Según Grace Manzo, responsable de participación comunitaria de la organización, la sección de Riverside tiene hasta 2030 para cumplir aproximadamente 44 objetivos y lograr su meta de convertir a la ciudad en una comunidad certificada como Zona Azul. Estos objetivos, añadió, se dividen en tres categorías: personas, lugares y políticas.

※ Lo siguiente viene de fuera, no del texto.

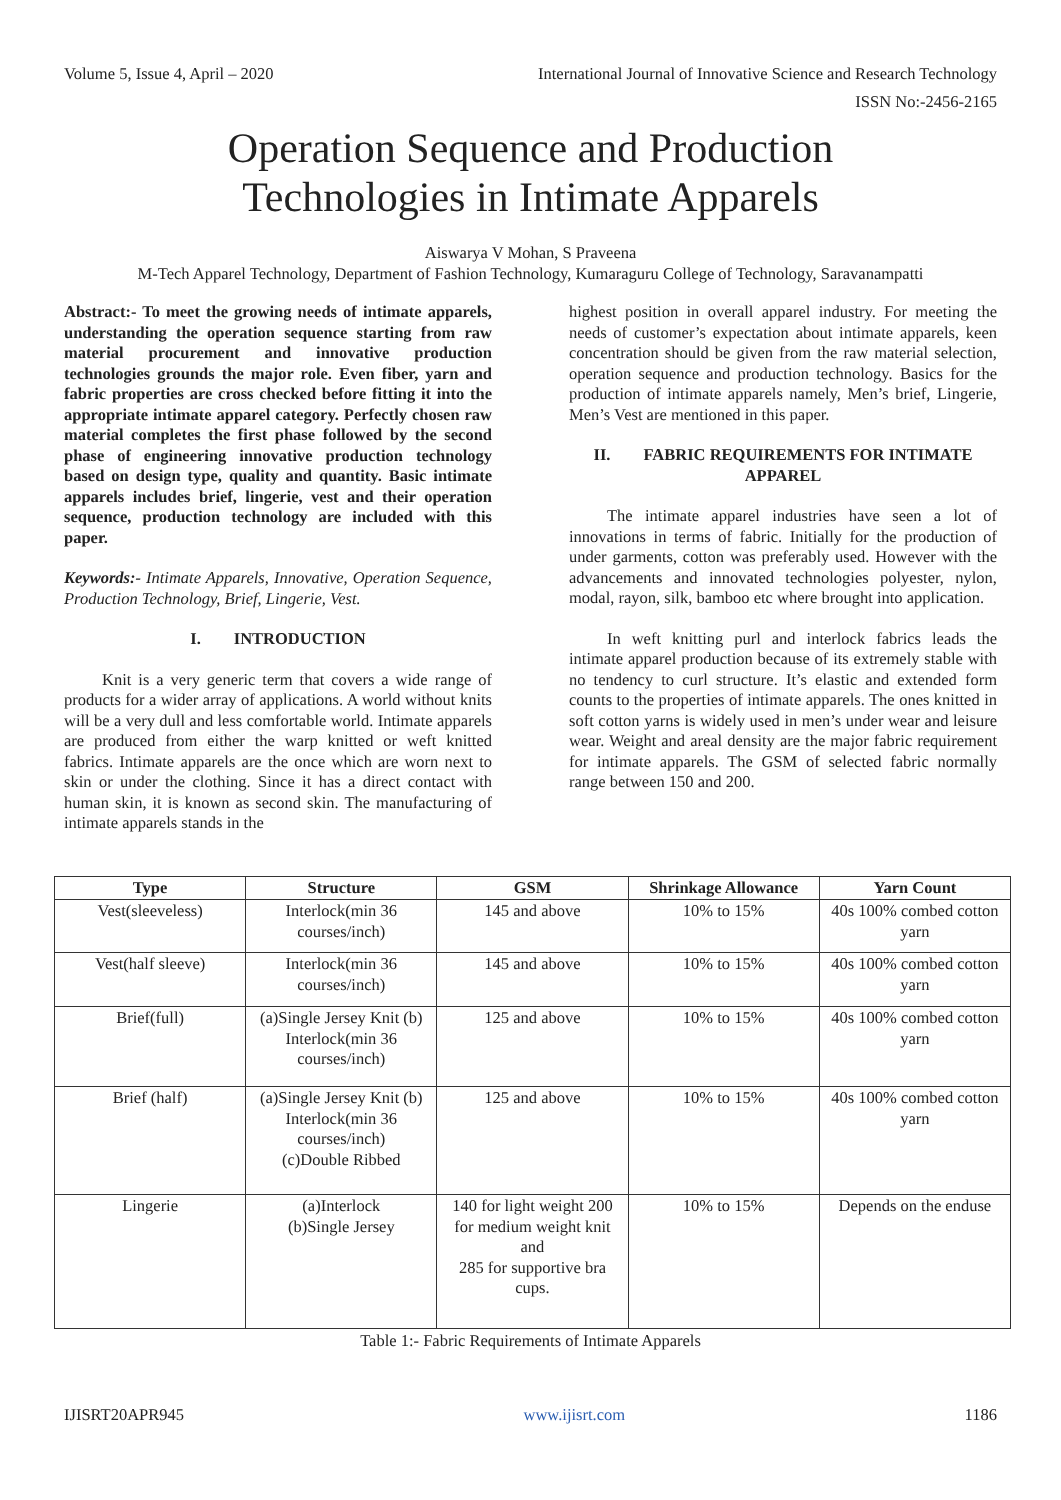Volume 5, Issue 4, April – 2020 International Journal of Innovative Science and Research Technology
ISSN No:-2456-2165
Operation Sequence and Production
Technologies in Intimate Apparels
Aiswarya V Mohan, S Praveena
M-Tech Apparel Technology, Department of Fashion Technology, Kumaraguru College of Technology, Saravanampatti
Abstract:- To meet the growing needs of intimate apparels, understanding the operation sequence starting from raw material procurement and innovative production technologies grounds the major role. Even fiber, yarn and fabric properties are cross checked before fitting it into the appropriate intimate apparel category. Perfectly chosen raw material completes the first phase followed by the second phase of engineering innovative production technology based on design type, quality and quantity. Basic intimate apparels includes brief, lingerie, vest and their operation sequence, production technology are included with this paper.
Keywords:- Intimate Apparels, Innovative, Operation Sequence, Production Technology, Brief, Lingerie, Vest.
I. INTRODUCTION
Knit is a very generic term that covers a wide range of products for a wider array of applications. A world without knits will be a very dull and less comfortable world. Intimate apparels are produced from either the warp knitted or weft knitted fabrics. Intimate apparels are the once which are worn next to skin or under the clothing. Since it has a direct contact with human skin, it is known as second skin. The manufacturing of intimate apparels stands in the
highest position in overall apparel industry. For meeting the needs of customer’s expectation about intimate apparels, keen concentration should be given from the raw material selection, operation sequence and production technology. Basics for the production of intimate apparels namely, Men’s brief, Lingerie, Men’s Vest are mentioned in this paper.
II. FABRIC REQUIREMENTS FOR INTIMATE APPAREL
The intimate apparel industries have seen a lot of innovations in terms of fabric. Initially for the production of under garments, cotton was preferably used. However with the advancements and innovated technologies polyester, nylon, modal, rayon, silk, bamboo etc where brought into application.
In weft knitting purl and interlock fabrics leads the intimate apparel production because of its extremely stable with no tendency to curl structure. It’s elastic and extended form counts to the properties of intimate apparels. The ones knitted in soft cotton yarns is widely used in men’s under wear and leisure wear. Weight and areal density are the major fabric requirement for intimate apparels. The GSM of selected fabric normally range between 150 and 200.
| Type | Structure | GSM | Shrinkage Allowance | Yarn Count |
| --- | --- | --- | --- | --- |
| Vest(sleeveless) | Interlock(min 36 courses/inch) | 145 and above | 10% to 15% | 40s 100% combed cotton yarn |
| Vest(half sleeve) | Interlock(min 36 courses/inch) | 145 and above | 10% to 15% | 40s 100% combed cotton yarn |
| Brief(full) | (a)Single Jersey Knit (b) Interlock(min 36 courses/inch) | 125 and above | 10% to 15% | 40s 100% combed cotton yarn |
| Brief (half) | (a)Single Jersey Knit (b) Interlock(min 36 courses/inch) (c)Double Ribbed | 125 and above | 10% to 15% | 40s 100% combed cotton yarn |
| Lingerie | (a)Interlock (b)Single Jersey | 140 for light weight 200 for medium weight knit and 285 for supportive bra cups. | 10% to 15% | Depends on the enduse |
Table 1:- Fabric Requirements of Intimate Apparels
IJISRT20APR945 www.ijisrt.com 1186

Como parte de los objetivos que el equipo debe cumplir para obtener la certificación de la ciudad, debe involucrar a al menos 40 000 residentes mayores de 15 años mediante la promoción del voluntariado, la organización de actividades que fomenten hábitos saludables y la colaboración con organizaciones comunitarias ya existentes. También tiene la tarea de convencer a 36 escuelas, 44 restaurantes y 14 supermercados para que adopten prácticas más saludables, así como trabajar con funcionarios locales para la adopción de aproximadamente 30 nuevas políticas.
“Esos son los mínimos a los que aspiramos, porque si los conseguimos, entonces veremos cómo nuestro entorno nos impulsa a ser más saludables en estos lugares donde pasamos la mayor parte del tiempo”, dijo Manzo.
Entre otros logros de su primer año, Manzo dijo que lograron conectar con 4.585 residentes, conseguir que cinco escuelas del Distrito Escolar Unificado de Alvord y tres restaurantes fueran aprobados como Zonas Azules y abogaron por varias políticas, incluida una moratoria en la venta minorista de tabaco que posteriormente condujo a la implementación de normas más estrictas .
Añadió que la organización adoptó un enfoque más conservador el año pasado, pero que planeaba intensificar sus esfuerzos en el segundo año, con la esperanza de llegar al menos a 6.000 residentes más, incorporar 10 escuelas y restaurantes adicionales y celebrar su primer evento a gran escala en febrero .
“Después de cinco años, esperamos obtener la certificación y haber dado los pequeños impulsos necesarios en nuestra comunidad para que la gente opte naturalmente por opciones saludables”, dijo Manzo. “Esperamos haber tenido un impacto suficiente en la comunidad para que la gente ahora tome decisiones saludables en todos los ámbitos, pero, en definitiva, cerraremos nuestra oficina”.
Tras participar en el grupo de corredores de Blue Zones Project Riverside, López se ha ofrecido como voluntario para organizar pequeñas noches de juegos de mesa con el fin de fomentar la participación comunitaria. Comentó que notó que la personalidad de las personas cambiaba semana tras semana a medida que se involucraban más con el grupo.
En Riverside, añadió, puede resultar fácil caer en una rutina aislante, pero el Proyecto Zonas Azules de Riverside ha brindado oportunidades para romper ese patrón y adoptar poco a poco un estilo de vida más saludable.
“Estoy deseando ver cómo será el futuro, cuando todos quieran sentirse parte de la comunidad de Riverside”, dijo López. “Sé lo difícil que será, pero creo que se puede lograr. Solo se necesita mucho esfuerzo y compromiso”.